Als solcher fiel er auch dem CDU-Generalsekretär Volker Kauder auf, der seine Karriere fortan mit Wohlwollen begleiten sollte - und heute Patenonkel einer der beiden Söhne von Mappus ist. Mit Heidt arrangierte sich Mappus später wieder, vorvergangenes Jahr lotste er ihn als Bürgermeister nach Pforzheim.

Auch die folgende Etappe gewann der Aufsteiger im Kampf. Gegen einen Gefährten aus der Jungen Union sicherte er sich die Nominierung als Landtagskandidat - und zog 1996 für Pforzheim ins Stuttgarter Parlament ein.
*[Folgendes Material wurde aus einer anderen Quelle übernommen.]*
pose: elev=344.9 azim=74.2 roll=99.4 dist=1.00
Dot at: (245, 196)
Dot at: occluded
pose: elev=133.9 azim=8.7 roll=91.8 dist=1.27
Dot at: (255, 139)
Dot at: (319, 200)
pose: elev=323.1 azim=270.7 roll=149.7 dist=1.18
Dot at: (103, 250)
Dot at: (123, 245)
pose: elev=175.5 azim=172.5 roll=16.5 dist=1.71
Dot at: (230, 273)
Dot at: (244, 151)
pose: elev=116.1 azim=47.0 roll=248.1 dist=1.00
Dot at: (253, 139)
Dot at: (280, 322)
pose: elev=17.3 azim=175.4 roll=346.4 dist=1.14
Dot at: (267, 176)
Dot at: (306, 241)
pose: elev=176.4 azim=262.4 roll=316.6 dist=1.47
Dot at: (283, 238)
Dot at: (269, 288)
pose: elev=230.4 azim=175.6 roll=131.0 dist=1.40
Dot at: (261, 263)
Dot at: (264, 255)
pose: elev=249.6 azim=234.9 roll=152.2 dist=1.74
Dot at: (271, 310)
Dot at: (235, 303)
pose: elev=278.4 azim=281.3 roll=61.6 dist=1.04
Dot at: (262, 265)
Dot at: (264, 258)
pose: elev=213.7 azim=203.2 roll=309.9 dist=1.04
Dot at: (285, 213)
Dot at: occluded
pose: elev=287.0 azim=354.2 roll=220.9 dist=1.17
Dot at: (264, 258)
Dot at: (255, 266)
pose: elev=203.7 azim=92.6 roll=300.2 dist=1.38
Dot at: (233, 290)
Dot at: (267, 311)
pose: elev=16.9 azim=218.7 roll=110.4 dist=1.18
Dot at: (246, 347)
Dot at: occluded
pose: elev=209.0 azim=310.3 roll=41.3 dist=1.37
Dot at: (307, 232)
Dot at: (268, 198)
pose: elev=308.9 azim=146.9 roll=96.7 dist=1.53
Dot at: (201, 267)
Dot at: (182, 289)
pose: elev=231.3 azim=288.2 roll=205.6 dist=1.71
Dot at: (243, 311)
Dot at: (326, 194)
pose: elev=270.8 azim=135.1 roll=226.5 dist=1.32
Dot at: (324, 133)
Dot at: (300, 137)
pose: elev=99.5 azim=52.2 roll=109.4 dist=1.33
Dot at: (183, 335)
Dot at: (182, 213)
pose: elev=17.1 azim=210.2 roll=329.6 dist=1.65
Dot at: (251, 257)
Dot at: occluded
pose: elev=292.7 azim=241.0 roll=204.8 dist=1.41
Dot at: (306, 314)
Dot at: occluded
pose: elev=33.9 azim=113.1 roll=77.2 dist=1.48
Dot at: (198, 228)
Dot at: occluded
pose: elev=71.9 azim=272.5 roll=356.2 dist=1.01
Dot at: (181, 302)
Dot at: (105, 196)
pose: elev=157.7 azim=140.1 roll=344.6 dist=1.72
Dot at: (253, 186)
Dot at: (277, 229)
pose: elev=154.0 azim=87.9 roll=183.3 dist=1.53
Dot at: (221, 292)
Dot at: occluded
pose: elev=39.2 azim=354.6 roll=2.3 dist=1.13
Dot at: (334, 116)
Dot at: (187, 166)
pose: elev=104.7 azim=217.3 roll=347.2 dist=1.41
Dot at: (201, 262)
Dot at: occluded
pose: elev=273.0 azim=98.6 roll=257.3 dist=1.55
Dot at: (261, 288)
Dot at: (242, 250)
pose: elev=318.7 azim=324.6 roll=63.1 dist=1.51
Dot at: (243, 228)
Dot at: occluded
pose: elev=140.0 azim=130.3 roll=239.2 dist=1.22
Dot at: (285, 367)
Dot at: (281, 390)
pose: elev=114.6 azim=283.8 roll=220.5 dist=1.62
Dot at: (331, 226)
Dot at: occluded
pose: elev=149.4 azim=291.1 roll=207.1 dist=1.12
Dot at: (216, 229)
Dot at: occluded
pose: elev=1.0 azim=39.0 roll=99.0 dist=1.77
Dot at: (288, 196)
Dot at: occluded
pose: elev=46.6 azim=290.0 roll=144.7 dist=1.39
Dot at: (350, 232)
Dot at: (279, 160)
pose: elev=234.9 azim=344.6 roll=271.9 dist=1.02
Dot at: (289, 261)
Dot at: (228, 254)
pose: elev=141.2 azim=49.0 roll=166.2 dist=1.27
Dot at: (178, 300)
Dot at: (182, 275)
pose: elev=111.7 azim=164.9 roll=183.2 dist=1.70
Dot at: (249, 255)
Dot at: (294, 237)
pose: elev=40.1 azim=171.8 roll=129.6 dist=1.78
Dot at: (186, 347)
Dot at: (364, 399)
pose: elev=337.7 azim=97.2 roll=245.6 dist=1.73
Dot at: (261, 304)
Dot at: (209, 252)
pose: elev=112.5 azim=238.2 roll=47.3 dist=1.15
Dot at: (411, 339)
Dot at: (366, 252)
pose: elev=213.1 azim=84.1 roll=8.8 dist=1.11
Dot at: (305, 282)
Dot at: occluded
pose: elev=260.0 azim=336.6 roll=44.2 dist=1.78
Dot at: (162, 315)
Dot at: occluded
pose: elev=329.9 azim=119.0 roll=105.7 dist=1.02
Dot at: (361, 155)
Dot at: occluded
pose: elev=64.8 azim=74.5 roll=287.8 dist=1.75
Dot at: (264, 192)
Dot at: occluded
Sein Konkurrent verabschiedete sich später aus der Politik und machte eine steile Karriere in der Wirtschaft.

Ein jüngeres Ebenbild Teufels


Vollends Schub bekam Mappus' Karriere zwei Jahre später, als Erwin Teufel ihn überraschend zum Staatssekretär beförderte. Warum ausgerechnet er erkoren wurde, aus einer Schar von talentierten Jungabgeordneten, blieb rätselhaft. Manche vermuten dahinter die Fürsprache Kauders, manche die des JU-Landeschefs Dirk Notheis, der Mappus freundschaftlich verbunden war.